* _Task to complete_
In the article about the Rikers Island art exhibit, what is this year's theme?

* _Passage for review_
About 80 pieces of art and poetry hang in a gallery space in Chelsea, colorful images popping off the stark white walls. The artists, however, won’t see their work displayed — they’re incarcerated at Rikers Island.
The exhibit inside the School of Visual Arts’ gallery on West 21st Street is part of the Creative Arts Therapy Program offered to Rikers inmates by the city’s Health + Hospitals and Correctional Health Services. This year’s theme, “MySelf,” inspired images of self-reflection: a colorful mermaid swims with the words “emotional” and “elusive” penned on top; a man sports both devil horns and a halo, torn between the two; another man sleeps, a description alludes to his depressing environment.
“It’s an opportunity for them to express their frustrations, understand why they often feel angry. These modalities provide a safe space for doing that, opposed to a verbal interaction or interview,” said Lesley Achitoff, the director of the program. “This is a chance where they’re not being examined, they’re given an opportunity to self-express. That has been very freeing and profoundly therapeutic for them.”

[Text extracted from each page]
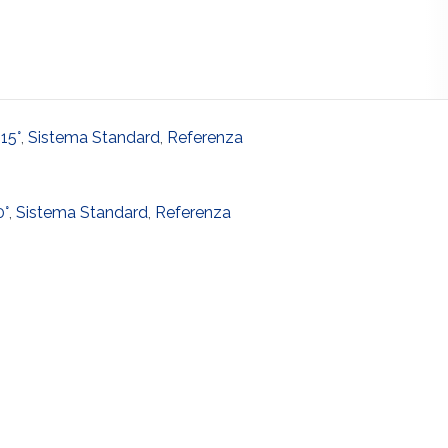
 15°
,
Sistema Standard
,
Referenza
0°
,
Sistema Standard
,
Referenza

--

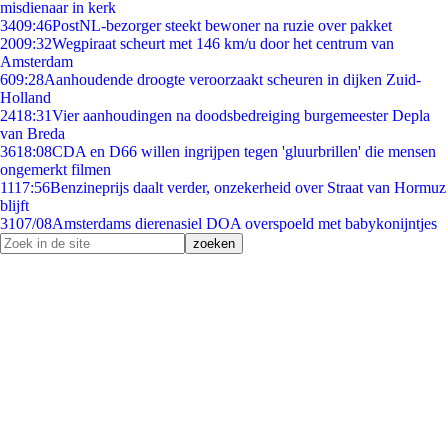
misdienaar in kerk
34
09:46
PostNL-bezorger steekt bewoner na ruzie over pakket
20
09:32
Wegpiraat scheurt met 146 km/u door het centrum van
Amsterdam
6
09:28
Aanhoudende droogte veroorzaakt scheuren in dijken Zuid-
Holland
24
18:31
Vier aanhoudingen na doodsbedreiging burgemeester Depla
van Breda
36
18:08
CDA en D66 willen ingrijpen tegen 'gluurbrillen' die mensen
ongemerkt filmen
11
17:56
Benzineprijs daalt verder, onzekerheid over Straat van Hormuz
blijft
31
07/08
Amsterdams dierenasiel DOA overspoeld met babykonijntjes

--

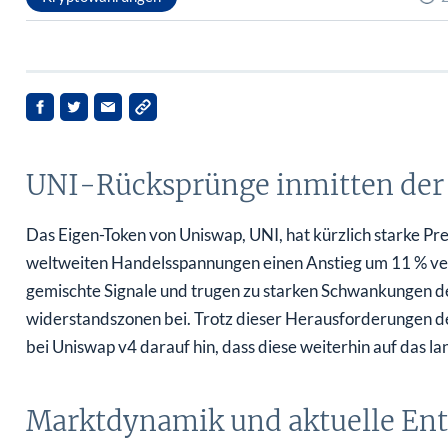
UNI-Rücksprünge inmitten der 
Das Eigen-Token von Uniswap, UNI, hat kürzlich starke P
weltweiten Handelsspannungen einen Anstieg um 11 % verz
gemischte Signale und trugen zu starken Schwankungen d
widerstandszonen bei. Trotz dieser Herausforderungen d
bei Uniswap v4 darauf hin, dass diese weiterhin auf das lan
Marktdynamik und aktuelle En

* _Response_
“MySelf”